Job item A =>
Pull out every line of the listing that contains the string "them".

(Text under study)

By M. Isi Eromosele
Engagement on the Social Web means customers or stakeholders
become participants rather than viewers. It’s the difference between seeing a
movie and participating in its screening. The difference is participation.
Engagement, in a social business sense means your customers
are willing to take their time and energy to talk to you, as well as about you in
conversations and through processes that impact your business. They are willing to
participate and it is this participation that defines engagement in the context
of the Social Web.
The engagement process is, therefore, fundamental to
successful social marketing and to the establishment of successful social
business practices. Engagement in a social context implies that customers have taken a personal
interest in what you are bringing to the market.
In an expanded sense, this applies to any stakeholder and
carries the same notion: A personal interest in your business outcome has been
established. This applies to customers, to partners, to employees, to anyone who
can express and share an opinion or idea somewhere along your path to market.
As customer conversations enter the purchase cycle in the
consideration phase of the sales process, there is a larger implication: Your
customer is now a part of your marketing department. In fact, your customers
and what they think and share with each other form the foundation of your
business or organization.
The impact is both subtle and profound: Subtle
in the sense that on the surface much of social business amounts to running a
business the way a business ought to be run.
Businesses exist to serve customers through whose patronage
the founders, employees, shareholders and others generally derive an economic
benefit from as they are ensured a future in running that business. At times,
however, it seems the customer gets dropped from that set. The result can be
seen on Twitter most any day by searching for the hashtag #FAIL
It’s also a profound change, however, in the sense that the
stakes in pleasing the customer are now much higher. Customers are more
knowledgeable and more vocal about what they want and they are better prepared to let
others know about it in cases of over-delivery or under-delivery.

(End Text under study)
(Records for this task)

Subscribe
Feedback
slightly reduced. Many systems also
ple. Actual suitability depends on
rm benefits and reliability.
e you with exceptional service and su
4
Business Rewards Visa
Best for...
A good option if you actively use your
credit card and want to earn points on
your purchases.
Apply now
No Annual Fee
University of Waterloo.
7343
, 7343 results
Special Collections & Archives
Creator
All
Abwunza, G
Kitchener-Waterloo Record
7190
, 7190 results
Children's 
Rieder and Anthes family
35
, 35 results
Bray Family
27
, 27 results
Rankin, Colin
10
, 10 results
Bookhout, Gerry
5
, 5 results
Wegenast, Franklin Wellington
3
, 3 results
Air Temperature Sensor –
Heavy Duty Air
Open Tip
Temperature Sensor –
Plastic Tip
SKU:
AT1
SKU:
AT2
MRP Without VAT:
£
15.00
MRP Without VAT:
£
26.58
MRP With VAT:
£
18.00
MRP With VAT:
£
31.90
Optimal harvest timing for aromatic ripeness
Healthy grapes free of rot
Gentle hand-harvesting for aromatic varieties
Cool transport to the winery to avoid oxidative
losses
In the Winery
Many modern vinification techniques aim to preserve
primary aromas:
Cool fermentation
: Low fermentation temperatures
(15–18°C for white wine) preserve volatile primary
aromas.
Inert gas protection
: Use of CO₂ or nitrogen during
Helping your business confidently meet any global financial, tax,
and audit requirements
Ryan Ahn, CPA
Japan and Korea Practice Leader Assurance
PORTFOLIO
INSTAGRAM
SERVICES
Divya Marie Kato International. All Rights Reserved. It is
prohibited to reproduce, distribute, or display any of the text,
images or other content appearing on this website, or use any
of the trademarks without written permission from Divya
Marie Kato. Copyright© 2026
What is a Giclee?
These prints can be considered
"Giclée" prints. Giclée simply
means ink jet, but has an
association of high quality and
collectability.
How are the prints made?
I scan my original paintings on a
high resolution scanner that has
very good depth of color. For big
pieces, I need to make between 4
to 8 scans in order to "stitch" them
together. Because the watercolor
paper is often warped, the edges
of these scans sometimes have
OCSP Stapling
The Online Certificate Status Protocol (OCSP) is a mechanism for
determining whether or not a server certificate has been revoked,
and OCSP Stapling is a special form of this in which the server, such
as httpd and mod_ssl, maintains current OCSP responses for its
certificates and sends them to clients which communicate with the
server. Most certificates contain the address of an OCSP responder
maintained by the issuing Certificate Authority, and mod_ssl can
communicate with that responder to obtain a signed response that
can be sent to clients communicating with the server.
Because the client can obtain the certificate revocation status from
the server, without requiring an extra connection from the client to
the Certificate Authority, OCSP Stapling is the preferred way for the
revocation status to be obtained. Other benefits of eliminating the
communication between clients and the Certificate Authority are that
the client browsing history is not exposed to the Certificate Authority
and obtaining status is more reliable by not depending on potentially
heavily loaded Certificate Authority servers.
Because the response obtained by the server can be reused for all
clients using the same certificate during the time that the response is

(End Records for this task)

Job item B =>
In the article on social web engagement, which hashtag can you search on Twitter to see the result of a business dropping the customer?

Output A =>
to 8 scans in order to "stitch" them
certificates and sends them to clients which communicate with the

Output B =>
#FAIL